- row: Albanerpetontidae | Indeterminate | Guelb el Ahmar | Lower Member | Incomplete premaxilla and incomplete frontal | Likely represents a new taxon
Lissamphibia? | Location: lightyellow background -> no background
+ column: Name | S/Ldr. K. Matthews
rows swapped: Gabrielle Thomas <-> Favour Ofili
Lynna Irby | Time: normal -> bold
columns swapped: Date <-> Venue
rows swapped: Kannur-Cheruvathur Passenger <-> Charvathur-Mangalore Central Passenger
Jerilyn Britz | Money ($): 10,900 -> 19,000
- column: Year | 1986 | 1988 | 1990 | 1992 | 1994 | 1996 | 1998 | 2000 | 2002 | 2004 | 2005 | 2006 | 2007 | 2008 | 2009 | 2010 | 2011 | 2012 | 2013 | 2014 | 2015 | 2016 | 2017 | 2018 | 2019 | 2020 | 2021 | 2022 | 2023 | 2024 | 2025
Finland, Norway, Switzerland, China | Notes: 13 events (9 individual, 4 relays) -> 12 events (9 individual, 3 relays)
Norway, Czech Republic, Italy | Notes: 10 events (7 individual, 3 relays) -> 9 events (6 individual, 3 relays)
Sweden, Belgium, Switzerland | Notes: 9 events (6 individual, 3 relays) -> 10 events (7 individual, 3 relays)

▸ Given problem
Could you copy out, word for word, the lines from the very first one through the line containing "S/Ldr. K. Matthews"?

▸ Output for this exercise
- row: Albanerpetontidae | Indeterminate | Guelb el Ahmar | Lower Member | Incomplete premaxilla and incomplete frontal | Likely represents a new taxon
Lissamphibia? | Location: lightyellow background -> no background
+ column: Name | S/Ldr. K. Matthews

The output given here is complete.